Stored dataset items
☆ ☆ ☆ ☆

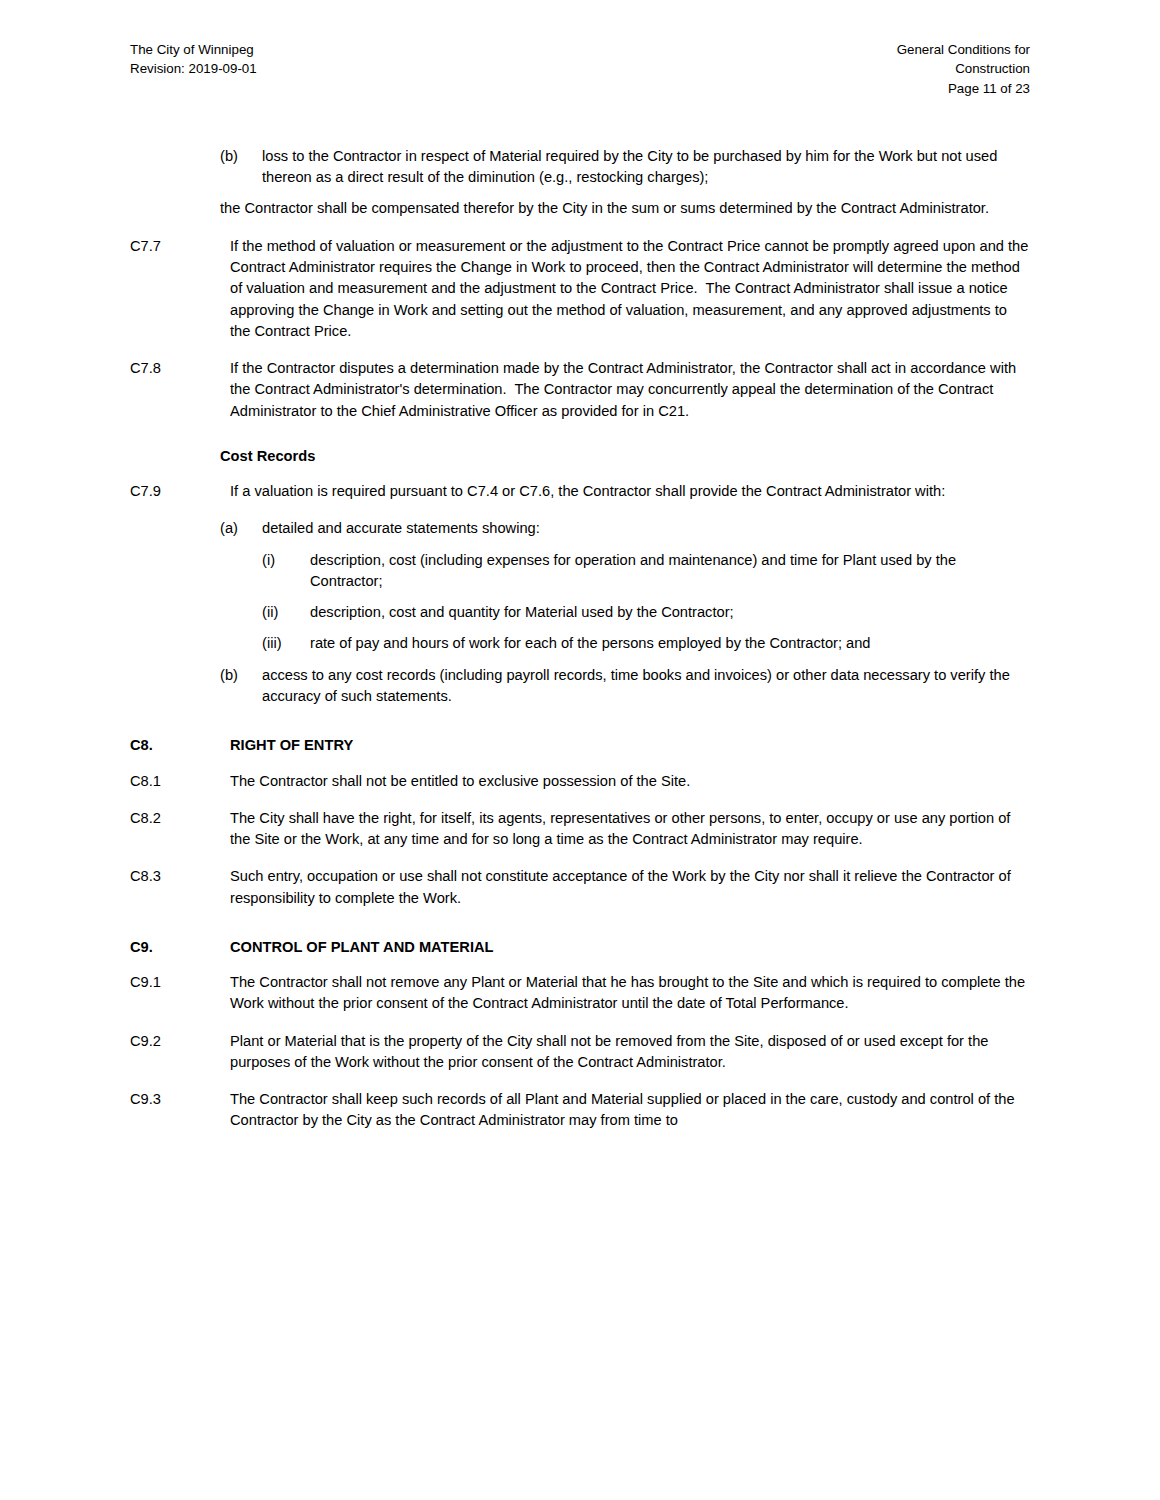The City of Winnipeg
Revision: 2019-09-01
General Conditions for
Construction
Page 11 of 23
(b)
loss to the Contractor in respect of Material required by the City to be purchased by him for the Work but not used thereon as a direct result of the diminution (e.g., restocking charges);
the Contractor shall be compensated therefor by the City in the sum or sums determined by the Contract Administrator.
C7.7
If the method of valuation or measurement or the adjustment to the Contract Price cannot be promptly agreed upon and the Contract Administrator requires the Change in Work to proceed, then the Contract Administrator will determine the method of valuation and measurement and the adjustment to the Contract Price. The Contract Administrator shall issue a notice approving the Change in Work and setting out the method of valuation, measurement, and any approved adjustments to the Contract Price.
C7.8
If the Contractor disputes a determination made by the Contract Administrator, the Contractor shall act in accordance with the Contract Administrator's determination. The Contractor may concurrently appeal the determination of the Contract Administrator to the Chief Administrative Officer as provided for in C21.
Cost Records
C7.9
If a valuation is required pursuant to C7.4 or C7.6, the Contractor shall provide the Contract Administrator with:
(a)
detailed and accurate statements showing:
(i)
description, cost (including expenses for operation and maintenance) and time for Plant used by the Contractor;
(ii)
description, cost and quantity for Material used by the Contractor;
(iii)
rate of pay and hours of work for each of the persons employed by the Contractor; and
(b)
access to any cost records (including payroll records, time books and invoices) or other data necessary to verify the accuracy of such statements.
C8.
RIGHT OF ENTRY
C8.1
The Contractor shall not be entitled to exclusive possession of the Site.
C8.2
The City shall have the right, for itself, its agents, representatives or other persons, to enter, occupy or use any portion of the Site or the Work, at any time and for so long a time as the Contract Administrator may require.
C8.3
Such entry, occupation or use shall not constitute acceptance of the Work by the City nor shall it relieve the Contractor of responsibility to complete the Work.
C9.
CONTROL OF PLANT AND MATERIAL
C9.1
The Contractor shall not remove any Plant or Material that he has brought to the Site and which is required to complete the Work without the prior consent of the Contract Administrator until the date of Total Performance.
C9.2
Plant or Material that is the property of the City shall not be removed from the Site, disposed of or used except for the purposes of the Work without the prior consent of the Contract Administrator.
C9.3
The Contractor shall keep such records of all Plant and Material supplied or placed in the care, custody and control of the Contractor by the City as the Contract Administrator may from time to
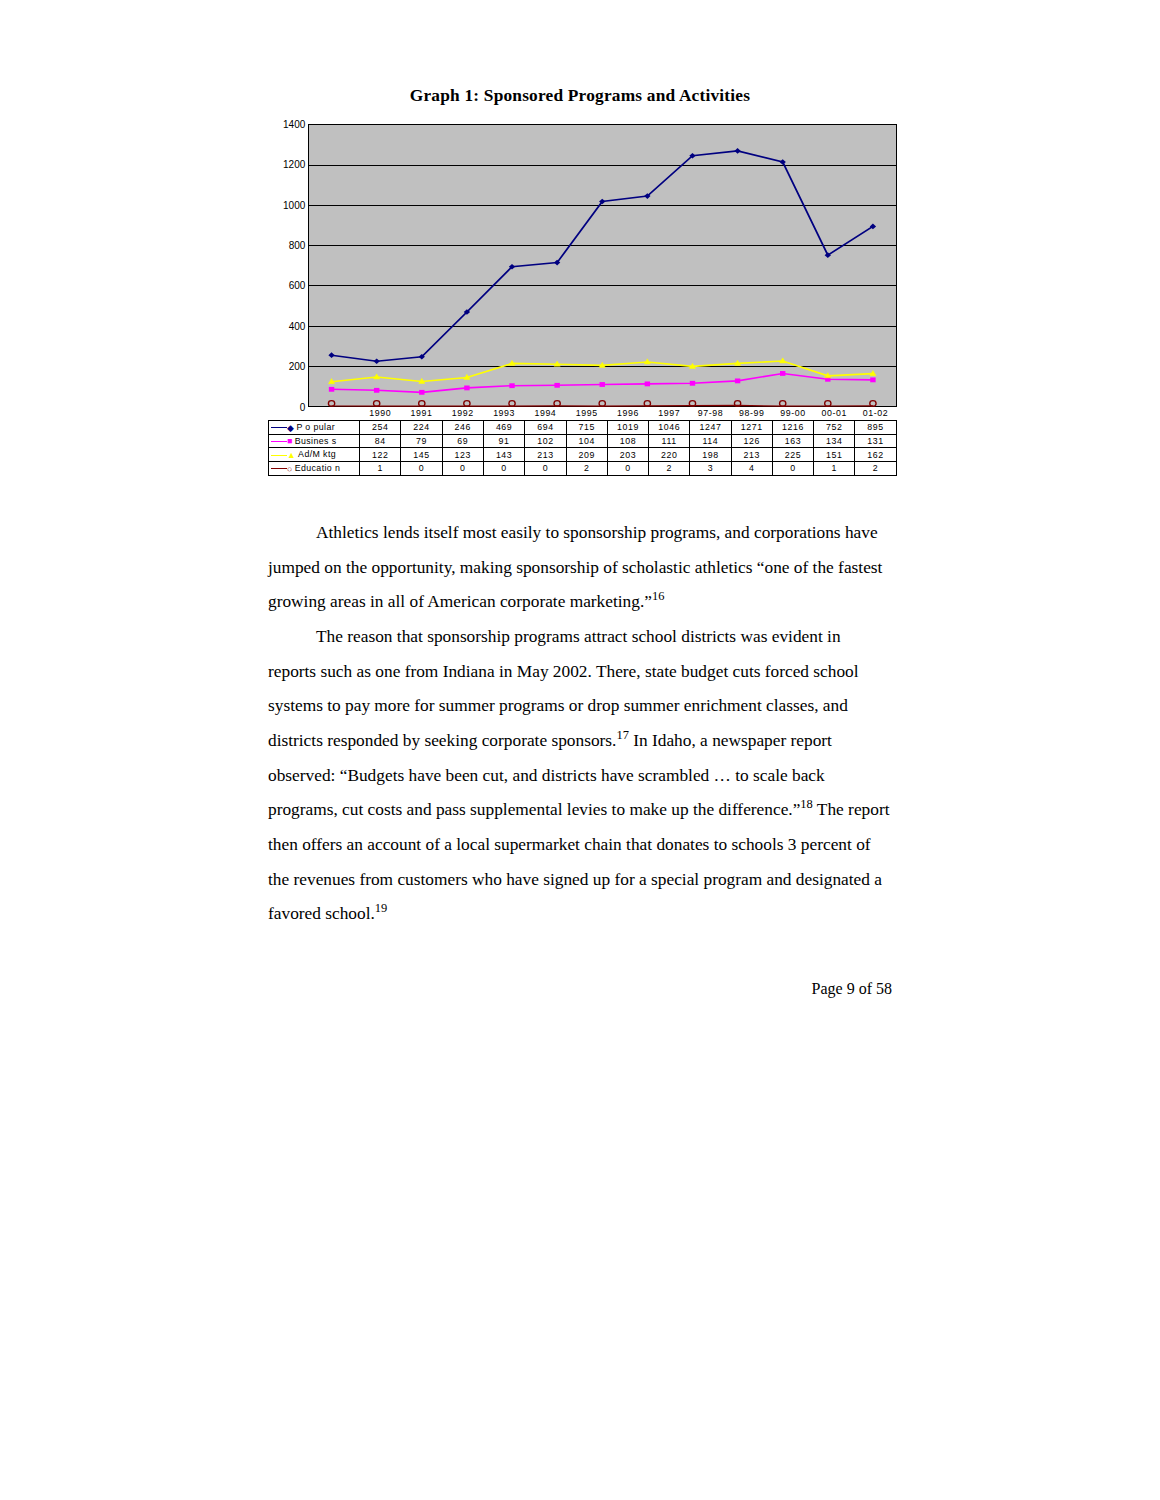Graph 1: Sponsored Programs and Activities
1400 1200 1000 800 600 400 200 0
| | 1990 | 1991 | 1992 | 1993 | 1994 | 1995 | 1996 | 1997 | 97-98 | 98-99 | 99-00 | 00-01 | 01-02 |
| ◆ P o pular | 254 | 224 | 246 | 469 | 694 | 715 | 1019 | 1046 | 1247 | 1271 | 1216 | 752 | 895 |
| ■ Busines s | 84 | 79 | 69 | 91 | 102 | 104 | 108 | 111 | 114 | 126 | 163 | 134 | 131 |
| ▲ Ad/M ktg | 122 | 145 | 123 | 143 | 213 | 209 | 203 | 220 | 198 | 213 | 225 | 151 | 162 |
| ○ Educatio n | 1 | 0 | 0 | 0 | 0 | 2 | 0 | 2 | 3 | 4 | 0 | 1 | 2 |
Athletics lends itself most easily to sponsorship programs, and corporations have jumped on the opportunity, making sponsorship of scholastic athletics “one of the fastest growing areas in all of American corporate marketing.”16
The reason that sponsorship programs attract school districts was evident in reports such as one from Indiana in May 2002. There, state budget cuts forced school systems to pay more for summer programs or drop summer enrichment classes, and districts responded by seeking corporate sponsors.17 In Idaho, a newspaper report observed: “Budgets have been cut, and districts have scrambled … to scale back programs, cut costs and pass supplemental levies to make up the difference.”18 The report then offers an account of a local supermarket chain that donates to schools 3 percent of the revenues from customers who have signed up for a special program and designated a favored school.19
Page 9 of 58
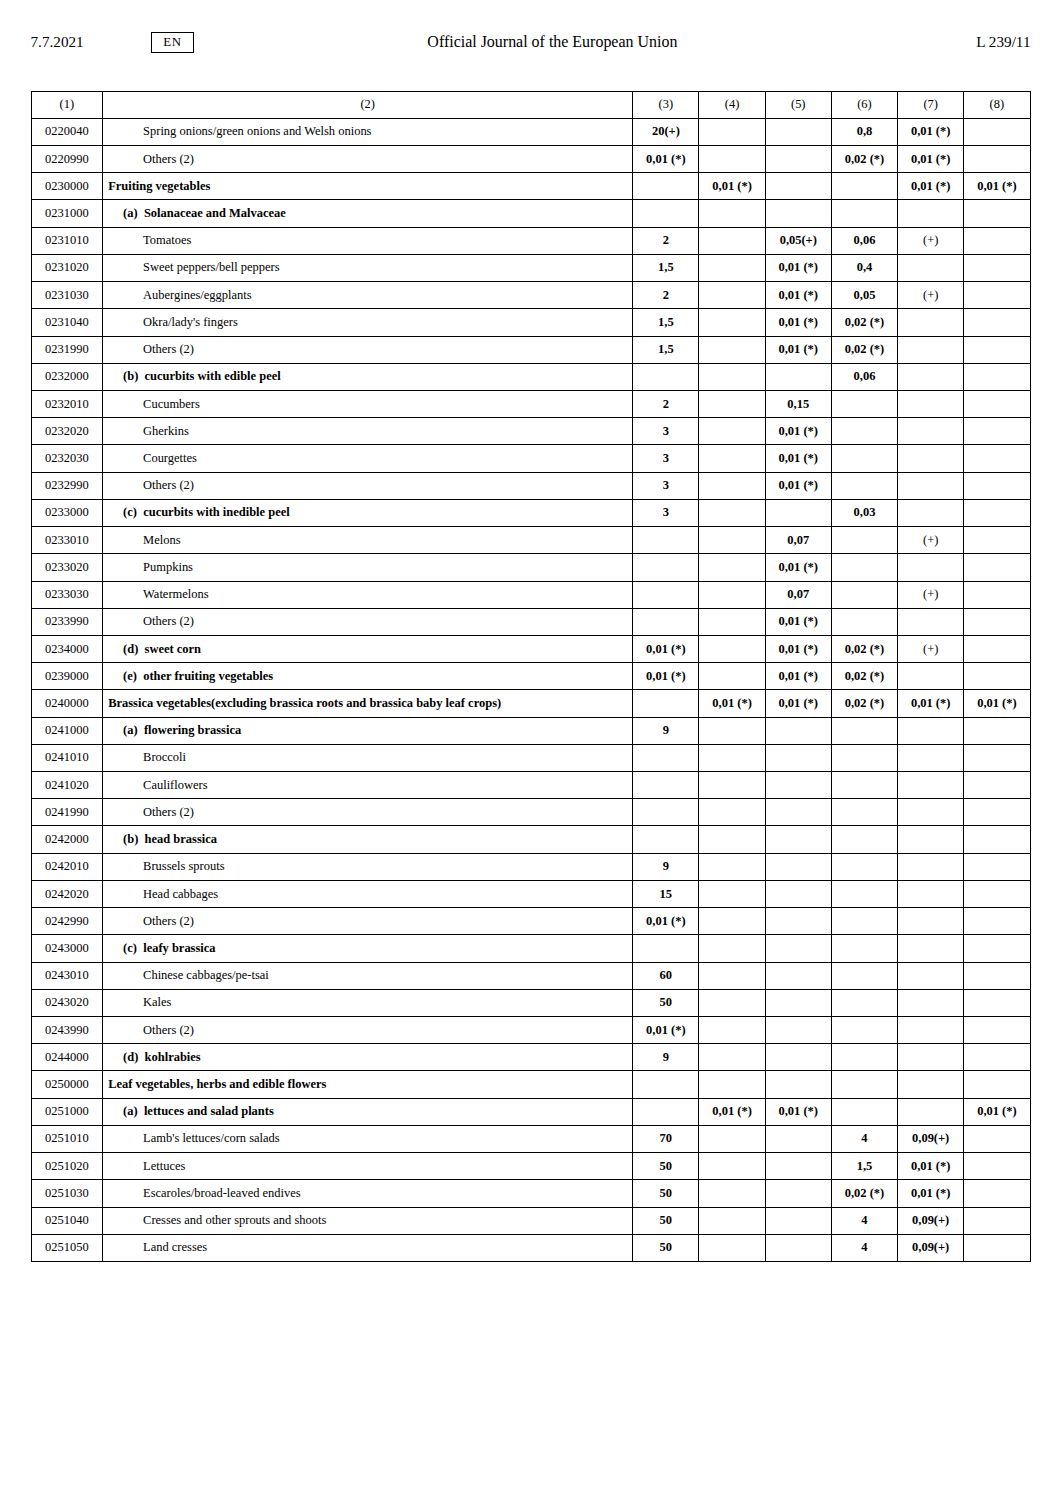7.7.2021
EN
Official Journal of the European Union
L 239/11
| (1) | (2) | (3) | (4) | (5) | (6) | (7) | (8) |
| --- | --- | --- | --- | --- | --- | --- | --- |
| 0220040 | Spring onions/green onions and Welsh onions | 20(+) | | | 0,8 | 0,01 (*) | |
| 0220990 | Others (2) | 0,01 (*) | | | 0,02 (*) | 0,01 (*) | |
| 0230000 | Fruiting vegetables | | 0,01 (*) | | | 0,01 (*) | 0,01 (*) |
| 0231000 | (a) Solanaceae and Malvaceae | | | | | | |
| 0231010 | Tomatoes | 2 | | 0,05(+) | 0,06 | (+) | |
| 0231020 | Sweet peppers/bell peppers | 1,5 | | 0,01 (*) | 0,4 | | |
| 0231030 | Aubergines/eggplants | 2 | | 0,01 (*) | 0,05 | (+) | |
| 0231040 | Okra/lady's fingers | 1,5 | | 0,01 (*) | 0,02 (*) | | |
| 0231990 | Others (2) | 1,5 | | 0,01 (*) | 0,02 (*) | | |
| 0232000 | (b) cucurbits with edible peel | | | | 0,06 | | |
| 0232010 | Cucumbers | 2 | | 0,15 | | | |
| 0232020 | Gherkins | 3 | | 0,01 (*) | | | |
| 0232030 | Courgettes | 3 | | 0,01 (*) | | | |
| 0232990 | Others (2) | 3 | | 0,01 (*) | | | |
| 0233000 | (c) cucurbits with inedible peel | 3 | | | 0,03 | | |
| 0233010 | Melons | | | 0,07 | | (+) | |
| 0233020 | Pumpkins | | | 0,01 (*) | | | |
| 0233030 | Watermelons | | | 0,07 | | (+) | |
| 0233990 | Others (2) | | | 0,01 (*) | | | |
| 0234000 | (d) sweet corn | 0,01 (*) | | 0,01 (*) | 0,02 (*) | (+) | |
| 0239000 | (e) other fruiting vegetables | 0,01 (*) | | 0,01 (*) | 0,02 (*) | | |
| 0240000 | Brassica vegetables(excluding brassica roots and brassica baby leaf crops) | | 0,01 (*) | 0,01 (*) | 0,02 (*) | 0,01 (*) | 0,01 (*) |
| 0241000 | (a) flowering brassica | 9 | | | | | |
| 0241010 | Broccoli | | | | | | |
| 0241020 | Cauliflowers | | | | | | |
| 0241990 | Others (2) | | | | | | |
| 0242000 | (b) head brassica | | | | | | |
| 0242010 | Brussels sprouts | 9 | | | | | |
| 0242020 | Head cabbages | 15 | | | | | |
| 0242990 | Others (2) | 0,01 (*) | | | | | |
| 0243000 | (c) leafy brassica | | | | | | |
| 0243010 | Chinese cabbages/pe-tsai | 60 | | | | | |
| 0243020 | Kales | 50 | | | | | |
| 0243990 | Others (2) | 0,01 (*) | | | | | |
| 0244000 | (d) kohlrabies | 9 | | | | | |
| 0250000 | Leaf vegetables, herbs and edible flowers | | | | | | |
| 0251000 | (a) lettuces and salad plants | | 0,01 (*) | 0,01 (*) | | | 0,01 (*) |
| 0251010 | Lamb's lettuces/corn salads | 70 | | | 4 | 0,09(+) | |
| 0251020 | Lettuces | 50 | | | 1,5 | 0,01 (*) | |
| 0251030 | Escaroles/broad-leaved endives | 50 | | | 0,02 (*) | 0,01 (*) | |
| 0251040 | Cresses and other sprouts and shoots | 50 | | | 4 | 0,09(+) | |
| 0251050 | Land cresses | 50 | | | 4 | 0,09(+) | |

☆ ☆ ☆ ☆

Which of the lines above hold the word "peel"? Copy each one.

| 0232000 | (b) cucurbits with edible peel | | | | 0,06 | | |
| 0233000 | (c) cucurbits with inedible peel | 3 | | | 0,03 | | |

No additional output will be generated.